Automatic Term Relationship Cleaning and Refinement for AGROVOC
Abstract
AGROVOC is a multilingual thesaurus developed and maintained by the Food and Agricultural Organization of the United Nations. Like all thesauri, it contains some explicit semantics, which allow it
to be transformed into an ontology or used as a resource for ontology construction. However, most thesauri, AGROVOC included, give very broad relationships that lack the semantic precision needed in
an ontology. Many relationships in a thesaurus are incorrectly applied or defined too broadly.
Accordingly, extracting ontological relationships from a thesaurus requires data cleaning and refinement of semantic relationships.
This paper presents a hybrid approach for (semi-)automatically detecting these problematic relationships and for suggesting more precisely defined ones. The system consists of three main modules: Rule Acquisition, Detection and Suggestion, and Verification.

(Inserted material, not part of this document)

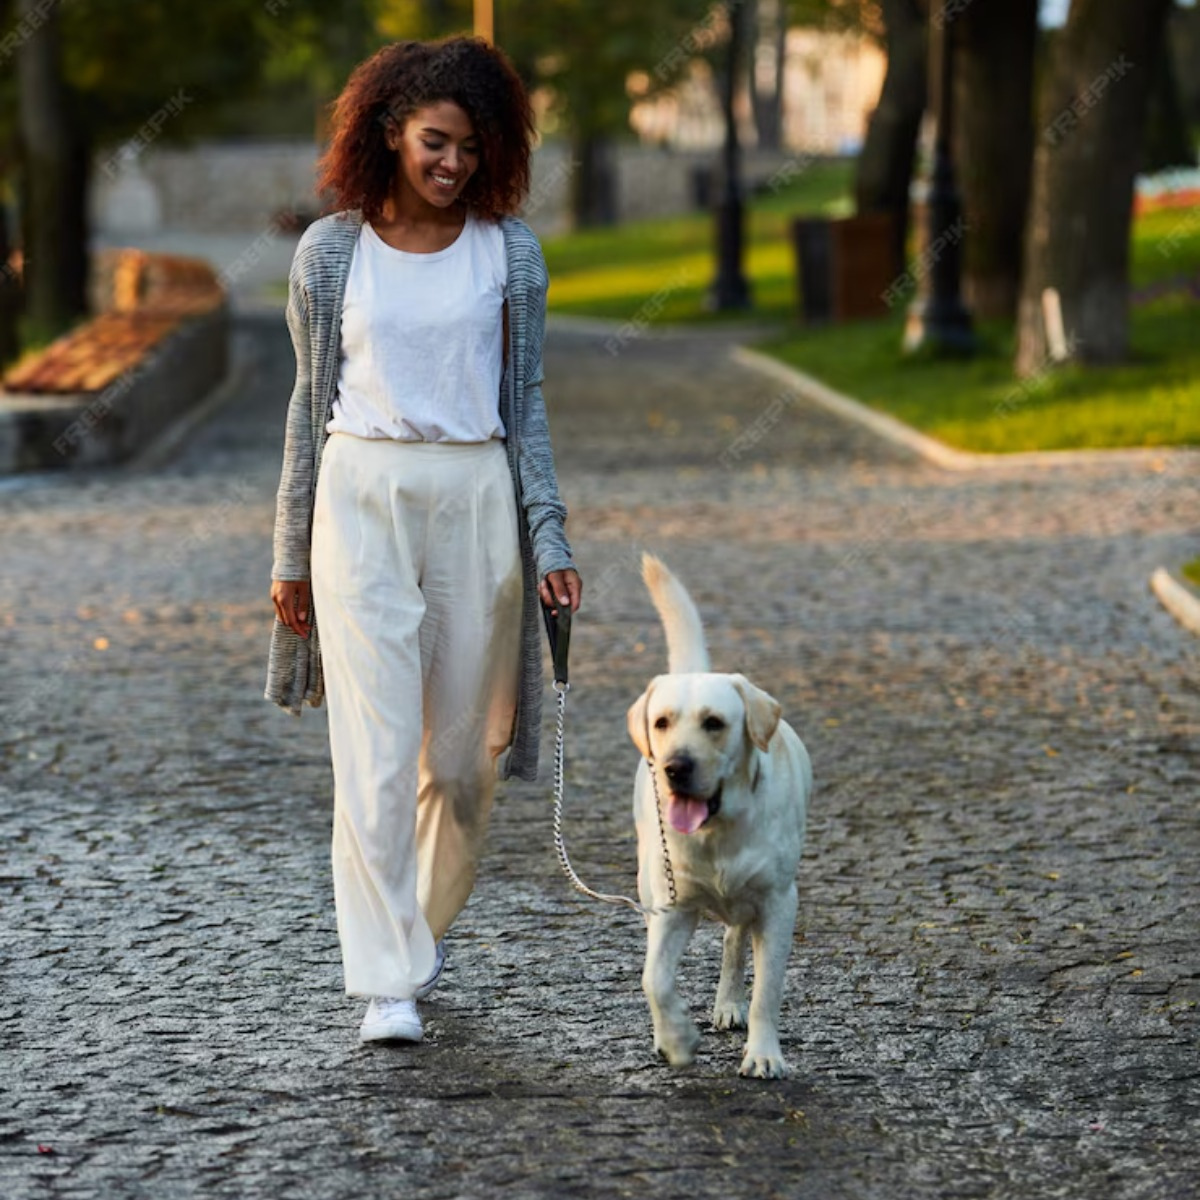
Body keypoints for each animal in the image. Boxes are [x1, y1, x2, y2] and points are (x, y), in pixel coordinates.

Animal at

The Refinement Rule Acquisition module is used to acquire rules specified by experts and through machine learning. The Detection and Suggestion
module uses noun phrase analysis and WordNet alignment to detect incorrect relationships and to suggest more appropriate ones based on the application of the acquired rules. The Verification module is a tool
for confirming the proposed relationships. We are currently trying to apply the learning system with some
semantic relationships to test our method.